> EXERCISE GOAL: Beginning with the first line of the entries below, quote each line until you reach and include the line with "Schita tehnica si cote".

[Opening SUPPLIED RECORDS section]

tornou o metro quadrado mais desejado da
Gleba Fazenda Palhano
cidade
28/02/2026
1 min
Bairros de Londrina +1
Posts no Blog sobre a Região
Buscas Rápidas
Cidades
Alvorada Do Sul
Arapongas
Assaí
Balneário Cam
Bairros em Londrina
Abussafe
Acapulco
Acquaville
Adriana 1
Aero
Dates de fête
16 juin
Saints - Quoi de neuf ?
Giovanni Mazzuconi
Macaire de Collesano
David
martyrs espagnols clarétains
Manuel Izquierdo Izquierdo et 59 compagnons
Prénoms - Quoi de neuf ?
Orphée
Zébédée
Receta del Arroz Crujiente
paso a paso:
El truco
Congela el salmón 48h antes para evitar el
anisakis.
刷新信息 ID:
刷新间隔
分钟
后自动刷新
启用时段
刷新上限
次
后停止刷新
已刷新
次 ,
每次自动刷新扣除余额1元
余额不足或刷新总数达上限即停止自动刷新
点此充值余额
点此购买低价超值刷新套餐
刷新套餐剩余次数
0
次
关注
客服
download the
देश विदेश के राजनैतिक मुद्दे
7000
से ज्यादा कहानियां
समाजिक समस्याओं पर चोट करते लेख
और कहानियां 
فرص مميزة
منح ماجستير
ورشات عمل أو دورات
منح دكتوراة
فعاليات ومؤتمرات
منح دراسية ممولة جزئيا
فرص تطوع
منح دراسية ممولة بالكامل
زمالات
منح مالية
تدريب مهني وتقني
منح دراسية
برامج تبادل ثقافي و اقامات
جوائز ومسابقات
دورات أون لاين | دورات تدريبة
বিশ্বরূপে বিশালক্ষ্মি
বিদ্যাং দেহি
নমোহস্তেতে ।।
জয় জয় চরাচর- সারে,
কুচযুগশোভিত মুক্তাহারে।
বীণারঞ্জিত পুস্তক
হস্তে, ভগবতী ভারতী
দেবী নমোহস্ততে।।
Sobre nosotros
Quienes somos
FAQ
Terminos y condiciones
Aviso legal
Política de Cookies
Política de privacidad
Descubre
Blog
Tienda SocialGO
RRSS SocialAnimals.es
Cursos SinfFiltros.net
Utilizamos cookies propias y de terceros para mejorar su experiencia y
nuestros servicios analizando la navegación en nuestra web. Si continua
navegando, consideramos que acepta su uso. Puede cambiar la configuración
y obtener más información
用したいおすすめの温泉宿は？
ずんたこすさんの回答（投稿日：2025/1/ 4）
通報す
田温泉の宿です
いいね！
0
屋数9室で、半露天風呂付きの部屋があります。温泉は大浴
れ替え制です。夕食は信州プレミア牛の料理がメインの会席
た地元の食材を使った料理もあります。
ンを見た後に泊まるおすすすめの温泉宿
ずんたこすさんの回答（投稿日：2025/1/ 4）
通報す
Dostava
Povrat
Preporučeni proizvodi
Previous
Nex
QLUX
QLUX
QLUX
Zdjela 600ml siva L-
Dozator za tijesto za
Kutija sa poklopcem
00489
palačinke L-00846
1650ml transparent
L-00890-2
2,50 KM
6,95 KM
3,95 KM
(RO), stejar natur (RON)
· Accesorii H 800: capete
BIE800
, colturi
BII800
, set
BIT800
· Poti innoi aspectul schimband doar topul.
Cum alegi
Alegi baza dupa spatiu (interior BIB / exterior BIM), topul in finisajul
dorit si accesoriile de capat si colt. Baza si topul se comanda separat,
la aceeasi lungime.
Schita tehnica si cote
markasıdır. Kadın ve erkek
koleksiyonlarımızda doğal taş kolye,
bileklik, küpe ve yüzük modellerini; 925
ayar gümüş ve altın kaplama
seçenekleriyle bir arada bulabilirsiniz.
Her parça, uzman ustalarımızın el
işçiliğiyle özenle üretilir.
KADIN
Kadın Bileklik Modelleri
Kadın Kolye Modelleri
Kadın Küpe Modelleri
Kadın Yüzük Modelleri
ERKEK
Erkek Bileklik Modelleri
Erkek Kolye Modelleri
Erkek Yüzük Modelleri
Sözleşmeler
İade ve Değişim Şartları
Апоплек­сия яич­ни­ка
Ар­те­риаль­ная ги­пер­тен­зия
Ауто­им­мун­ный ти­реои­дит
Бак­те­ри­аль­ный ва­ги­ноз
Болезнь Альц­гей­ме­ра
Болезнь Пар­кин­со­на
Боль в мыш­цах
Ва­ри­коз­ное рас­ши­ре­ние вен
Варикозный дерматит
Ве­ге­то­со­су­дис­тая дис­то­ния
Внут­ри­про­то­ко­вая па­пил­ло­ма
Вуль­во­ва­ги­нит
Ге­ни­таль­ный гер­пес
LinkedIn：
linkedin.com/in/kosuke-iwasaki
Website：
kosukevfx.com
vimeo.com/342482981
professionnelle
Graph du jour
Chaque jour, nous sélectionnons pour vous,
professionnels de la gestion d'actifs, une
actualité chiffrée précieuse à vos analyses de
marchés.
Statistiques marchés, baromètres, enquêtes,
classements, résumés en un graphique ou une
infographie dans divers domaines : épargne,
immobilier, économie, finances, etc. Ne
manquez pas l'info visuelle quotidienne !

[Closing SUPPLIED RECORDS section]

> OUTPUT BELOW:
tornou o metro quadrado mais desejado da
Gleba Fazenda Palhano
cidade
28/02/2026
1 min
Bairros de Londrina +1
Posts no Blog sobre a Região
Buscas Rápidas
Cidades
Alvorada Do Sul
Arapongas
Assaí
Balneário Cam
Bairros em Londrina
Abussafe
Acapulco
Acquaville
Adriana 1
Aero
Dates de fête
16 juin
Saints - Quoi de neuf ?
Giovanni Mazzuconi
Macaire de Collesano
David
martyrs espagnols clarétains
Manuel Izquierdo Izquierdo et 59 compagnons
Prénoms - Quoi de neuf ?
Orphée
Zébédée
Receta del Arroz Crujiente
paso a paso:
El truco
Congela el salmón 48h antes para evitar el
anisakis.
刷新信息 ID:
刷新间隔
分钟
后自动刷新
启用时段
刷新上限
次
后停止刷新
已刷新
次 ,
每次自动刷新扣除余额1元
余额不足或刷新总数达上限即停止自动刷新
点此充值余额
点此购买低价超值刷新套餐
刷新套餐剩余次数
0
次
关注
客服
download the
देश विदेश के राजनैतिक मुद्दे
7000
से ज्यादा कहानियां
समाजिक समस्याओं पर चोट करते लेख
और कहानियां 
فرص مميزة
منح ماجستير
ورشات عمل أو دورات
منح دكتوراة
فعاليات ومؤتمرات
منح دراسية ممولة جزئيا
فرص تطوع
منح دراسية ممولة بالكامل
زمالات
منح مالية
تدريب مهني وتقني
منح دراسية
برامج تبادل ثقافي و اقامات
جوائز ومسابقات
دورات أون لاين | دورات تدريبة
বিশ্বরূপে বিশালক্ষ্মি
বিদ্যাং দেহি
নমোহস্তেতে ।।
জয় জয় চরাচর- সারে,
কুচযুগশোভিত মুক্তাহারে।
বীণারঞ্জিত পুস্তক
হস্তে, ভগবতী ভারতী
দেবী নমোহস্ততে।।
Sobre nosotros
Quienes somos
FAQ
Terminos y condiciones
Aviso legal
Política de Cookies
Política de privacidad
Descubre
Blog
Tienda SocialGO
RRSS SocialAnimals.es
Cursos SinfFiltros.net
Utilizamos cookies propias y de terceros para mejorar su experiencia y
nuestros servicios analizando la navegación en nuestra web. Si continua
navegando, consideramos que acepta su uso. Puede cambiar la configuración
y obtener más información
用したいおすすめの温泉宿は？
ずんたこすさんの回答（投稿日：2025/1/ 4）
通報す
田温泉の宿です
いいね！
0
屋数9室で、半露天風呂付きの部屋があります。温泉は大浴
れ替え制です。夕食は信州プレミア牛の料理がメインの会席
た地元の食材を使った料理もあります。
ンを見た後に泊まるおすすすめの温泉宿
ずんたこすさんの回答（投稿日：2025/1/ 4）
通報す
Dostava
Povrat
Preporučeni proizvodi
Previous
Nex
QLUX
QLUX
QLUX
Zdjela 600ml siva L-
Dozator za tijesto za
Kutija sa poklopcem
00489
palačinke L-00846
1650ml transparent
L-00890-2
2,50 KM
6,95 KM
3,95 KM
(RO), stejar natur (RON)
· Accesorii H 800: capete
BIE800
, colturi
BII800
, set
BIT800
· Poti innoi aspectul schimband doar topul.
Cum alegi
Alegi baza dupa spatiu (interior BIB / exterior BIM), topul in finisajul
dorit si accesoriile de capat si colt. Baza si topul se comanda separat,
la aceeasi lungime.
Schita tehnica si cote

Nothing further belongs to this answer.